● Brief 1
In the passage on Liverpool's seal and coat of arms, why does the seal feature an eagle? Answer in one to three sentences.
● Brief 2
Continue the passage on Liverpool's seal and coat of arms, starting after its last sentence.

Liverpool was founded by King John in 1207, and the town was given a charter by the king in 1229, which gave the town the right to use his seal as the city's own. The oldest surviving impression of the seal originates from 1532. It featured an eagle holding a spring of broom in its beak. Under the bird was the word JOHIS on a scroll, an abbreviation of Johannis translating to John's in English. The sprig of broom, or planta genista, was the symbol of the royal house of the Plantagenets. The seal also features a star and a crescent, one of King John's badges. The eagle was a symbol of John the Evangelist, the person whom King John is named after.

In 1664, the seal had mostly been forgotten, and began to be referred to as a lever or as a cormorant. Holme Randle describes the arms as a blue lever on a silver field. The word originates from an adaptation of the German loffler or Dutch lepler/lefler, both referring to the spoonbill. The spring of broom was modified to a branch of laver, probably originating from the city's name. Around the same time, the broom sprig in the bird's beak was reinterpreted as a branch of laver, also on account of the similarity of the word to the city's name.

In 1796, the then mayor of Liverpool Clayton Tarleton wrote to the College of Arms to request a grant of coat of arms. The arms and the crest were granted on March 22, 1797, by Sir Isaac Heard, Garter King of Arms, and George Harrison, Norroy King of Arms. The next day, on March 23, the College of Arms granted supporters to the city.

● Information shown
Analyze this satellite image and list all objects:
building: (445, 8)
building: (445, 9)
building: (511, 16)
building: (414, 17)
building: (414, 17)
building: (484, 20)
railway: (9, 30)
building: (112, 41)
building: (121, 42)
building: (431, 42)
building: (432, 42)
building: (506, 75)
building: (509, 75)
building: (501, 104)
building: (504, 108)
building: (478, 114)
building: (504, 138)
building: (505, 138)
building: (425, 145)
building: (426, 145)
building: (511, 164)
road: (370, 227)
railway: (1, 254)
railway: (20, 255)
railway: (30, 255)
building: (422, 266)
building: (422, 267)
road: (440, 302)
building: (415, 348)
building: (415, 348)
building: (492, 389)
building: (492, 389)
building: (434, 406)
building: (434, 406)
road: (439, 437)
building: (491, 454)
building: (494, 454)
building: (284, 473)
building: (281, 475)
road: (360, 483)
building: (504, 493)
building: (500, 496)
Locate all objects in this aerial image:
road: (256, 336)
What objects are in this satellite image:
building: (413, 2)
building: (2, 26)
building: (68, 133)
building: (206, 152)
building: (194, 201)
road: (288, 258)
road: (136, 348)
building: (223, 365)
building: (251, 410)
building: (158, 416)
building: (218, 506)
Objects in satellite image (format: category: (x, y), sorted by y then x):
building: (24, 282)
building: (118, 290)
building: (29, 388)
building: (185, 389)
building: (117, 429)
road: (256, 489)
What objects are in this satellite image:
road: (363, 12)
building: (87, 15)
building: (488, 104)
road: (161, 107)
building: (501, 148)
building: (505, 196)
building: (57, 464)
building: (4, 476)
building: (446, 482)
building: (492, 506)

● Answer area 1
The eagle was a symbol of John the Evangelist, the person King John was named after. King John had given the town the right to use his seal as its own.

● Answer area 2
== Use ==

The arms of Paul McCartney.

The liver bird on the crest has since been a symbol of Liverpool. Paul McCartney, who was born in Liverpool, was granted arms in 2001. The crest — which contains a liver bird inspired by the arms of Liverpool — is blazoned as follows:

On a Wreath of the Colours A Liver Bird calling Sable supporting with the dexter claws a Guitar Or stringed Sable;

The crest of Liverpool F.C. — a football club based in the city — contains a red liver bird inspired by the arms. It was first mentioned in 1892 and was initially simply the coat of arms of the city. The present-day crest was first added to the kit in 1950 during the FA Cup final of that year. The liver bird can also be seen on the arms of Liverpool, New South Wales, symbolizing the English ancestry of the region.